The first is health.  Health constitutes just 1.44% of the official basket of goods.  This is vastly different for any South African who is a member of a medical scheme.  Medical scheme increases are close to double digits year on and year out.  This expense is becoming a large component of the working  and retired people  in South Africa.

The second is education.  Education is also relatively small at 2.62% of the basket.  Anyone with children in any fee-paying institution, whether primary or tertiary, private or model-C environments will argue that to them it seems that all their income goes towards education.

We have already mentioned electricity. The proposed increases that Eskom have tabled are certainly going to place upward pressure on CPI in South Africa.  Is it realistic that it is only 3.70% of our total spend.  And if that number is relatively accurate at this point, it will not be realistic once the increases have been enacted.
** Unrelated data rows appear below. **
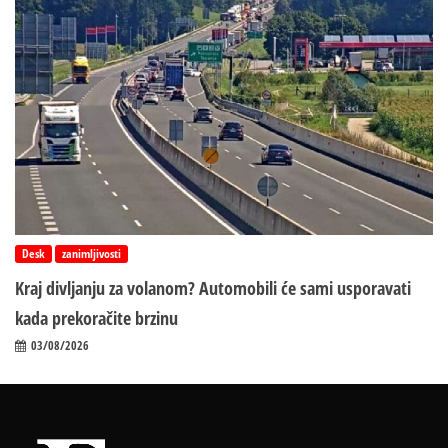
Desk
zanimljivosti
Kraj divljanju za volanom? Automobili će sami usporavati
kada prekoračite brzinu
03/08/2026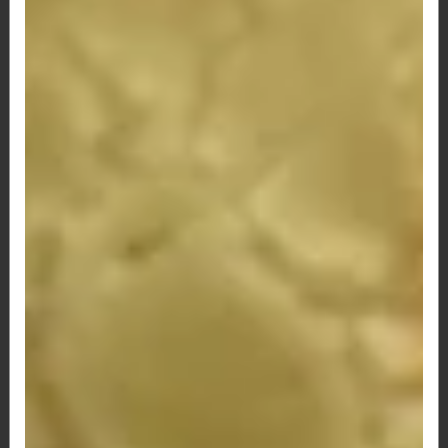
78 - Pão de Queijo Lombo, Frango e Catupiry
R$ 12,50
81 - Pão de Queijo Lombo, Milho e Catupiry
R$ 12,50
82 - Pão de Queijo Lombo, Palmito e Catupiry
R$ 12,50
84 - Pão de Queijo Calabresa e 3 Queijos
R$ 13,50
87 - Pão de Queijo Calabresa, Catupiry e Palmito
R$ 12,50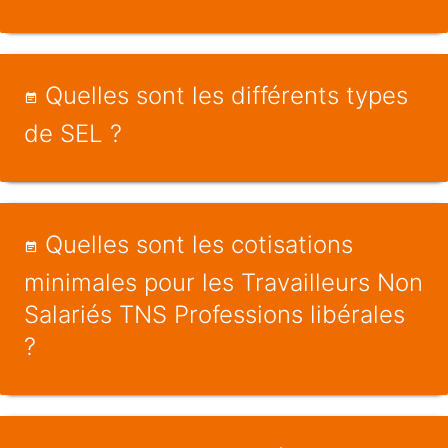
Quelles sont les différents types
de SEL ?
Quelles sont les cotisations
minimales pour les Travailleurs Non
Salariés TNS Professions libérales
?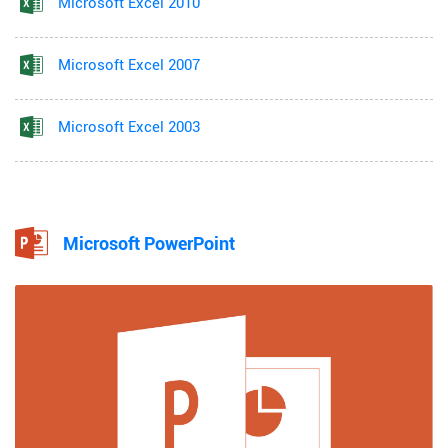
Microsoft Excel 2010
Microsoft Excel 2007
Microsoft Excel 2003
Microsoft PowerPoint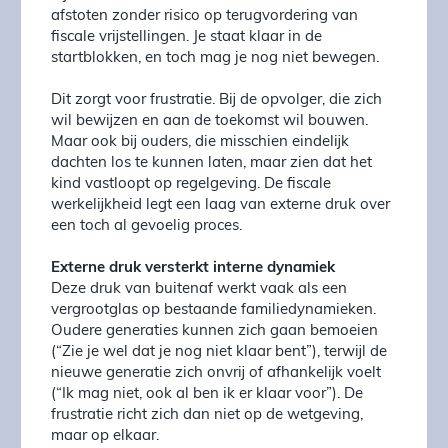
afstoten zonder risico op terugvordering van
fiscale vrijstellingen. Je staat klaar in de
startblokken, en toch mag je nog niet bewegen.
Dit zorgt voor frustratie. Bij de opvolger, die zich
wil bewijzen en aan de toekomst wil bouwen.
Maar ook bij ouders, die misschien eindelijk
dachten los te kunnen laten, maar zien dat het
kind vastloopt op regelgeving. De fiscale
werkelijkheid legt een laag van externe druk over
een toch al gevoelig proces.
Externe druk versterkt interne dynamiek
Deze druk van buitenaf werkt vaak als een
vergrootglas op bestaande familiedynamieken.
Oudere generaties kunnen zich gaan bemoeien
(“Zie je wel dat je nog niet klaar bent”), terwijl de
nieuwe generatie zich onvrij of afhankelijk voelt
(“Ik mag niet, ook al ben ik er klaar voor”). De
frustratie richt zich dan niet op de wetgeving,
maar op elkaar.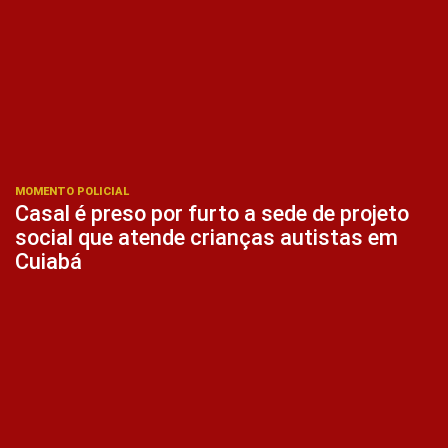
MOMENTO POLICIAL
Casal é preso por furto a sede de projeto
social que atende crianças autistas em
Cuiabá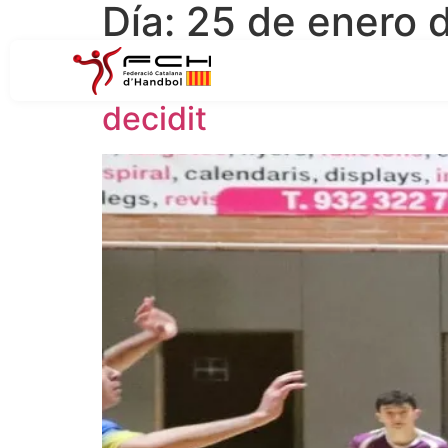
Día:
25 de enero 
Arribem a la darrera jo
decidit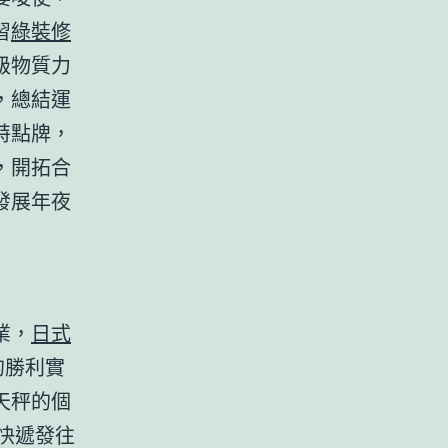
習
綠裝修
級物質力
，總結運
特點牌，
，開拓合
發展年夜
業，
日式
的勝利實
天秤的個
件快遞發往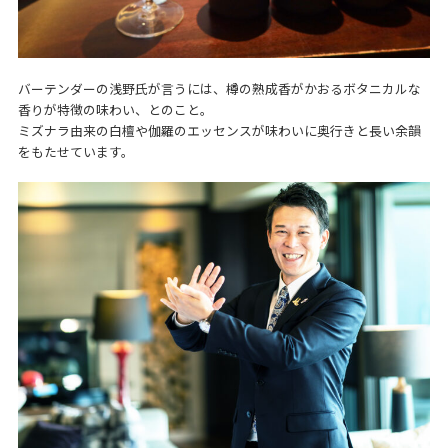
バーテンダーの浅野氏が言うには、樽の熟成香がかおるボタニカルな
香りが特徴の味わい、とのこと。
ミズナラ由来の白檀や伽羅のエッセンスが味わいに奥行きと長い余韻
をもたせています。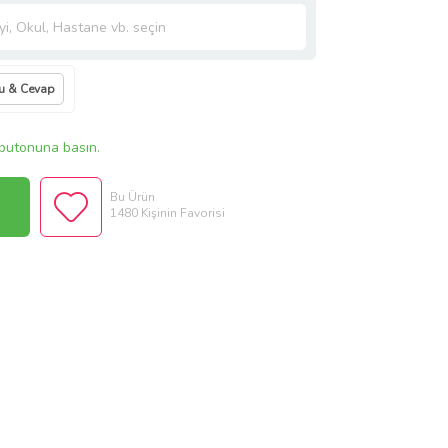
u & Cevap
butonuna basın.
Bu Ürün
1480 Kişinin Favorisi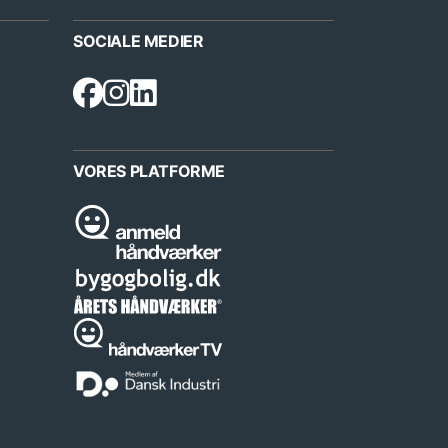
SOCIALE MEDIER
VORES PLATFORME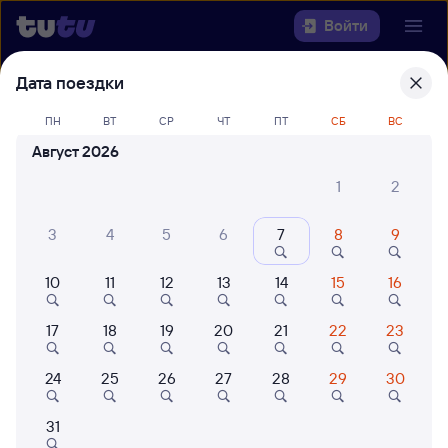
Войти
Дата поездки
Выберите день, чтобы найти
ж/д
билеты Миасс-1 — Возрождение
ПН
ВТ
СР
ЧТ
ПТ
СБ
ВС
Август 2026
22 года работаем для вас
42 млн путешествуют с на
1
2
Откуда
3
4
5
6
7
8
9
Куда
10
11
12
13
14
15
16
Когда
17
18
19
20
21
22
23
Кто едет
24
25
26
27
28
29
30
Найти поезда
31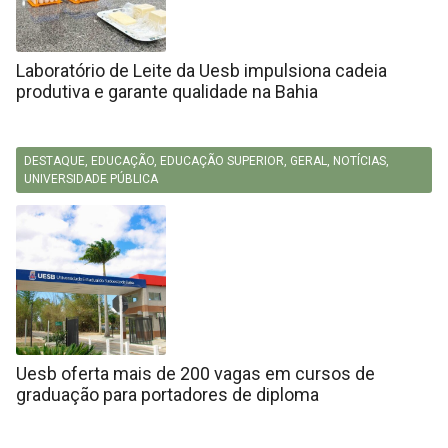
Laboratório de Leite da Uesb impulsiona cadeia
produtiva e garante qualidade na Bahia
DESTAQUE
,
EDUCAÇÃO
,
EDUCAÇÃO SUPERIOR
,
GERAL
,
NOTÍCIAS
,
UNIVERSIDADE PÚBLICA
Uesb oferta mais de 200 vagas em cursos de
graduação para portadores de diploma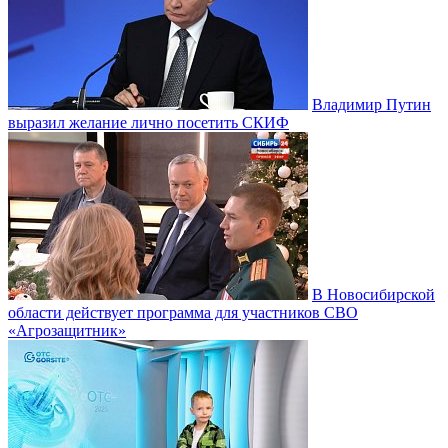
Владимир Путин
выразил желание лично посетить СКИФ
В Новосибирской
области действует программа для участников СВО
«Агрозащитник»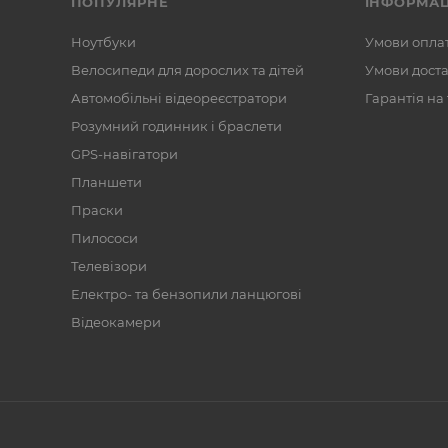
ПОПУЛЯРНЕ
ІНФОРМАЦ
Ноутбуки
Умови опла
Велосипеди для дорослих та дітей
Умови дост
Автомобільні відеореєстратори
Гарантія на
Розумний годинник і браслети
GPS-навігатори
Планшети
Праски
Пилососи
Телевізори
Електро- та бензопили ланцюгові
Відеокамери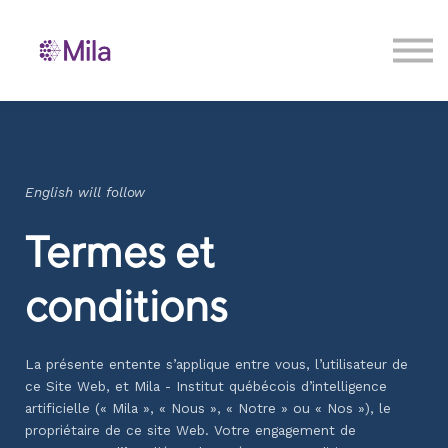
Contact us
Sign in
Sign up
English will follow
Termes et
conditions
La présente entente s’applique entre vous, l’utilisateur de
ce Site Web, et Mila - Institut québécois
d’intelligence
artificielle (« Mila », « Nous », « Notre » ou « Nos »), le
propriétaire de ce site Web. Votre
engagement de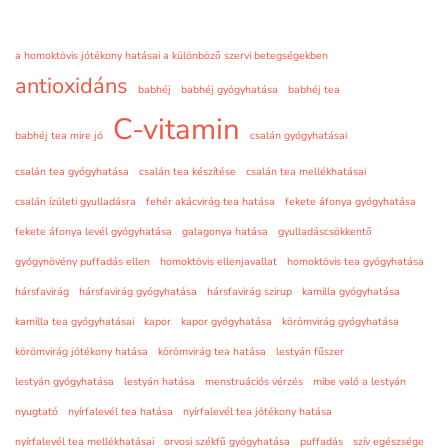
a homoktövis jótékony hatásai a különböző szervi betegségekben
antioxidáns
babhéj
babhéj gyógyhatása
babhéj tea
C-vitamin
babhéj tea mire jó
csalán gyógyhatásai
csalán tea gyógyhatása
csalán tea készítése
csalán tea mellékhatásai
csalán ízületi gyulladásra
fehér akácvirág tea hatása
fekete áfonya gyógyhatása
fekete áfonya levél gyógyhatása
galagonya hatása
gyulladáscsökkentő
gyógynövény puffadás ellen
homoktövis ellenjavallat
homoktövis tea gyógyhatása
hársfavirág
hársfavirág gyógyhatása
hársfavirág szirup
kamilla gyógyhatása
kamilla tea gyógyhatásai
kapor
kapor gyógyhatása
körömvirág gyógyhatása
körömvirág jótékony hatása
körömvirág tea hatása
lestyán fűszer
lestyán gyógyhatása
lestyán hatása
menstruációs vérzés
mibe való a lestyán
nyugtató
nyírfalevél tea hatása
nyírfalevél tea jótékony hatása
nyírfalevél tea mellékhatásai
orvosi székfű gyógyhatása
puffadás
szív egészsége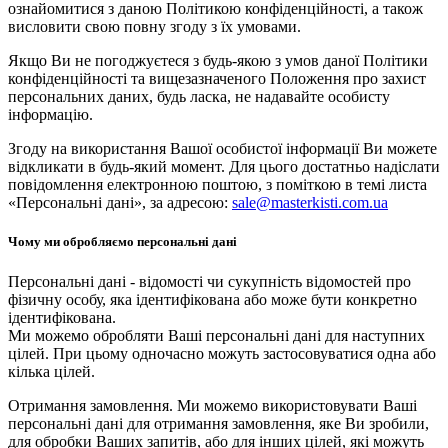
ознайомитися з даною Політикою конфіденційності, а також
висловити свою повну згоду з їх умовами.
Якщо Ви не погоджуєтеся з будь-якою з умов даної Політики
конфіденційності та вищезазначеного Положення про захист
персональних даних, будь ласка, не надавайте особисту
інформацію.
Згоду на використання Вашої особистої інформації Ви можете
відкликати в будь-який момент. Для цього достатньо надіслати
повідомлення електронною поштою, з поміткою в темі листа
«Персональні дані», за адресою:
sale@masterkisti.com.ua
Чому ми обробляємо персональні дані
Персональні дані - відомості чи сукупність відомостей про
фізичну особу, яка ідентифікована або може бути конкретно
ідентифікована.
Ми можемо обробляти Ваші персональні дані для наступних
цілей. При цьому одночасно можуть застосовуватися одна або
кілька цілей.
Отримання замовлення. Ми можемо використовувати Ваші
персональні дані для отримання замовлення, яке Ви зробили,
для обробки Ваших запитів, або для інших цілей, які можуть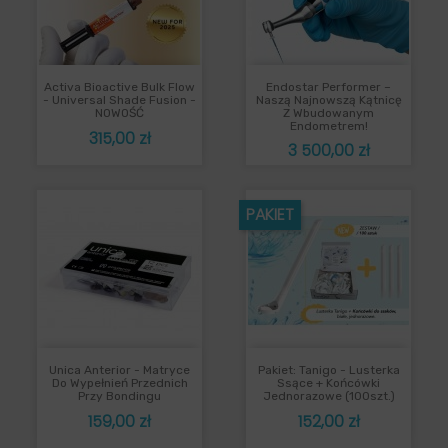
Activa Bioactive Bulk Flow
Endostar Performer –
- Universal Shade Fusion -
Naszą Najnowszą Kątnicę
NOWOŚĆ
Z Wbudowanym
Endometrem!
Cena
315,00 zł
Cena
3 500,00 zł
PAKIET
Unica Anterior - Matryce
Pakiet: Tanigo - Lusterka
Do Wypełnień Przednich
Ssące + Końcówki
Przy Bondingu
Jednorazowe (100szt.)
Cena
Cena
159,00 zł
152,00 zł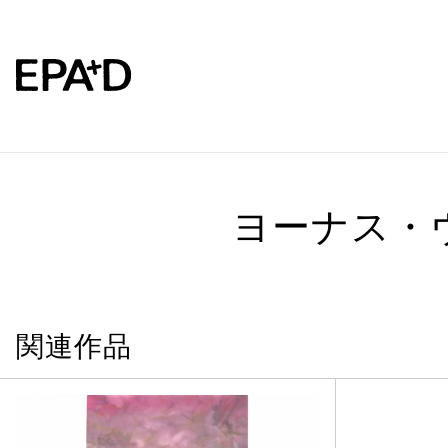
ヨーナス・
関連作品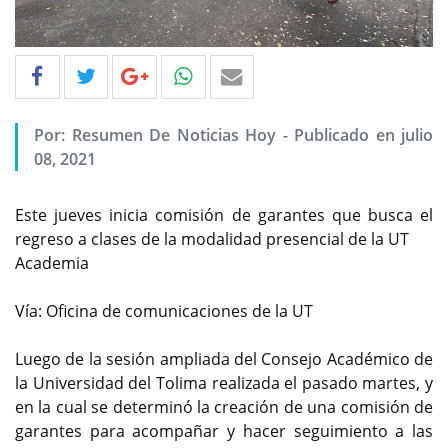
Por: Resumen De Noticias Hoy - Publicado en julio
08, 2021
Este jueves inicia comisión de garantes que busca el
regreso a clases de la modalidad presencial de la UT
Academia
Vía: Oficina de comunicaciones de la UT
Luego de la sesión ampliada del Consejo Académico de
la Universidad del Tolima realizada el pasado martes, y
en la cual se determinó la creación de una comisión de
garantes para acompañar y hacer seguimiento a las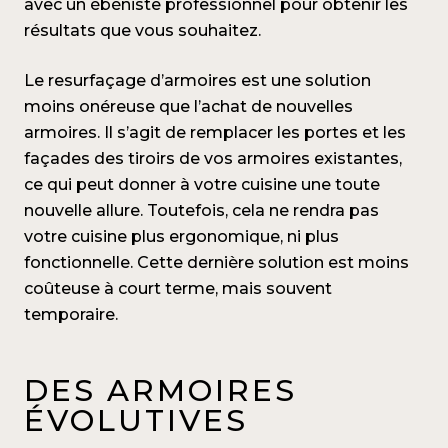
avec un ébéniste professionnel pour obtenir les
résultats que vous souhaitez.
Le resurfaçage d’armoires est une solution
moins onéreuse que l’achat de nouvelles
armoires. Il s’agit de remplacer les portes et les
façades des tiroirs de vos armoires existantes,
ce qui peut donner à votre cuisine une toute
nouvelle allure. Toutefois, cela ne rendra pas
votre cuisine plus ergonomique, ni plus
fonctionnelle. Cette dernière solution est moins
coûteuse à court terme, mais souvent
temporaire.
DES ARMOIRES
ÉVOLUTIVES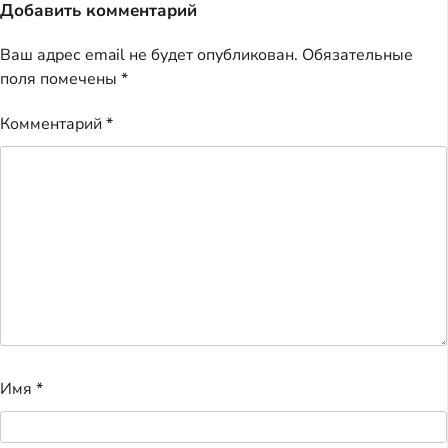
Добавить комментарий
Ваш адрес email не будет опубликован.
Обязательные
поля помечены
*
Комментарий
*
Имя
*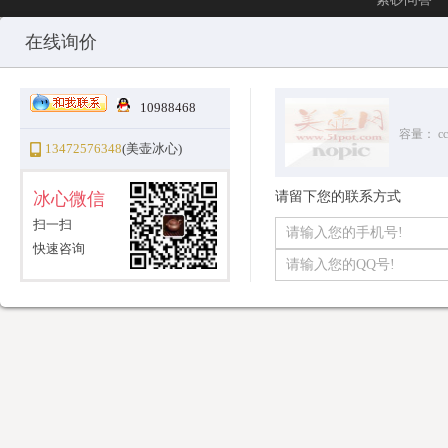
Copyright © 2010-2025 All Rights Reserved
沪ICP备12031096号-1
美
在线询价
10988468
容量：
cc
13472576348
(美壶冰心)
冰心微信
请留下您的联系方式
扫一扫
快速咨询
The fourth component is security.  This is not specifically listed within the inflation basket.  Either it does not form part of the average basket, or it is included as a small component of the catchall sub-component of “Other goods and services”.  Either way it is a miniscule expense for the average South African as represented by this basket.

 

As we have said previously – our lived experience is totally different.  Each one of these items is a far bigger component in our personal baskets, but probably also yours.  In fact, if you spend more than 8% of your income on these 4 items then you are like us.  What makes this even worse is that, excluding electricity, these are items that we have already contributed towards by just paying our various taxes.  It is thus clear that government inefficiencies such as corruption and ineptitude are inflationary themselves.

 

So why is inflation important?

We see inflation as a thief stealing the value of your investments as it reduces your purchasing power.  In a simple explanation R100 buys you far less today than it did a decade ago.  So, to maintain the purchasing power of your assets you need the value of your assets to grow by at least inflation (and we would argue that the growth should be at least that of your own experience of inflation, not the average South African’s inflation). In fact, to allow for an annual increase in your pension each year, your investment returns need to outperform the rate of inflation.

 

This means that one always needs to apply high thoughts and skills to portfolio construction.  Asset allocation is of critical importance as you need exposure to growth assets, regardless of where you are on the risk curve.  Equities are usually the best asset class that will give you a real return, being ahead of inflation. They will give you protection against inflation over the longer term as companies you are invested in can be price makers as opposed to price takers.